▸ DATA ROWS:
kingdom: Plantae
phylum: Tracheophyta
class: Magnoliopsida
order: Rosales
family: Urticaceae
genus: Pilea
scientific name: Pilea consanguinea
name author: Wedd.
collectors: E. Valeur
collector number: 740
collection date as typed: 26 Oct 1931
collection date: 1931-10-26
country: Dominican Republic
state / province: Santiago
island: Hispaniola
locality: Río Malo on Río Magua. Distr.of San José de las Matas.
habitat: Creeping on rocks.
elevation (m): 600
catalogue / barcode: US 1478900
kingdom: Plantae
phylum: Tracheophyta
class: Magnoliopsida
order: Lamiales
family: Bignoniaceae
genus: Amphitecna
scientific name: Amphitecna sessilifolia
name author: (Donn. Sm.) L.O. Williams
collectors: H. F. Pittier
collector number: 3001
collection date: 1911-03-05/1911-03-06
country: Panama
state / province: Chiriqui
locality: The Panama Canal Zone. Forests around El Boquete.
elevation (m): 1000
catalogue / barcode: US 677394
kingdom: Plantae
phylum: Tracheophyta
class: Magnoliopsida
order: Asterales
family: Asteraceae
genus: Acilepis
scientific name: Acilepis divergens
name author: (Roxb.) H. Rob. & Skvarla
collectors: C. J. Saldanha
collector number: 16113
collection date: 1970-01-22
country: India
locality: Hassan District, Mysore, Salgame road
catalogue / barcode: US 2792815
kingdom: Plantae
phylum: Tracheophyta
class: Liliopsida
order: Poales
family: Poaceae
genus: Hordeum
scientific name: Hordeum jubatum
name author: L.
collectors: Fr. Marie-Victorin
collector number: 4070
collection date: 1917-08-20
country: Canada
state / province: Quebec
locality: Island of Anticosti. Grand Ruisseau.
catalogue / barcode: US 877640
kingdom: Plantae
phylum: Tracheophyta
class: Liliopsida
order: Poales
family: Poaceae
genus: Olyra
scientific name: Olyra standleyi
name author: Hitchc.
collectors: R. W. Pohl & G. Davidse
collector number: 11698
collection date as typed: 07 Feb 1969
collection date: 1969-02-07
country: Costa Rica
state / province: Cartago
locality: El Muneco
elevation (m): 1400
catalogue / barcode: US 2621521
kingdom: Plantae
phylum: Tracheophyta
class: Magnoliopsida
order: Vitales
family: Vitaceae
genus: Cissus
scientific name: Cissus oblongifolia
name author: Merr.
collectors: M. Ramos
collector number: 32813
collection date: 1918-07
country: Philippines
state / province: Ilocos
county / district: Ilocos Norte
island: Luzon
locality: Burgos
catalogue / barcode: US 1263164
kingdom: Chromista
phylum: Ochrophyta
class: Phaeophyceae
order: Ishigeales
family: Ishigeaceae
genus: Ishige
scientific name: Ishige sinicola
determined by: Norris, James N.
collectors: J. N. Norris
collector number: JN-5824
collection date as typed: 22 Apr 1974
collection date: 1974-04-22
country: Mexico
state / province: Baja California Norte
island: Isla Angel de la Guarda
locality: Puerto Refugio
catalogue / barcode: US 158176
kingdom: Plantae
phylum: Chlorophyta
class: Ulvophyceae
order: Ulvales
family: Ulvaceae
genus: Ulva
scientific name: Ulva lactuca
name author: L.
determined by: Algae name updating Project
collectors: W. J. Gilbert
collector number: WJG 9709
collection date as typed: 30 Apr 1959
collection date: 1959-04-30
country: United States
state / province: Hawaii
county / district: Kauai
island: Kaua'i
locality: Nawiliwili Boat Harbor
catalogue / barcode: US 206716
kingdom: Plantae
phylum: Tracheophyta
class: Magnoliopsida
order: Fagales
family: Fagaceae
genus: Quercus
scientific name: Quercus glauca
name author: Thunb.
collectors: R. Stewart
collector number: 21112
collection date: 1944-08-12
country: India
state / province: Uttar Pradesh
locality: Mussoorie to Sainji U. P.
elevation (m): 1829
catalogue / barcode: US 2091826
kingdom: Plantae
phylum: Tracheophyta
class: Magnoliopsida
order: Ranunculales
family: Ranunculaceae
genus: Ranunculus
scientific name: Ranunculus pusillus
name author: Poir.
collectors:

▸ WRITTEN REQUEST: Copy word for word the part of the listing above that opens with the line containing "scientific name: Cissus oblongifolia" and closes with the line containing "island: Isla Angel de la Guarda", keeping both of those lines.

▸ FULL SOLUTION:
scientific name: Cissus oblongifolia
name author: Merr.
collectors: M. Ramos
collector number: 32813
collection date: 1918-07
country: Philippines
state / province: Ilocos
county / district: Ilocos Norte
island: Luzon
locality: Burgos
catalogue / barcode: US 1263164
kingdom: Chromista
phylum: Ochrophyta
class: Phaeophyceae
order: Ishigeales
family: Ishigeaceae
genus: Ishige
scientific name: Ishige sinicola
determined by: Norris, James N.
collectors: J. N. Norris
collector number: JN-5824
collection date as typed: 22 Apr 1974
collection date: 1974-04-22
country: Mexico
state / province: Baja California Norte
island: Isla Angel de la Guarda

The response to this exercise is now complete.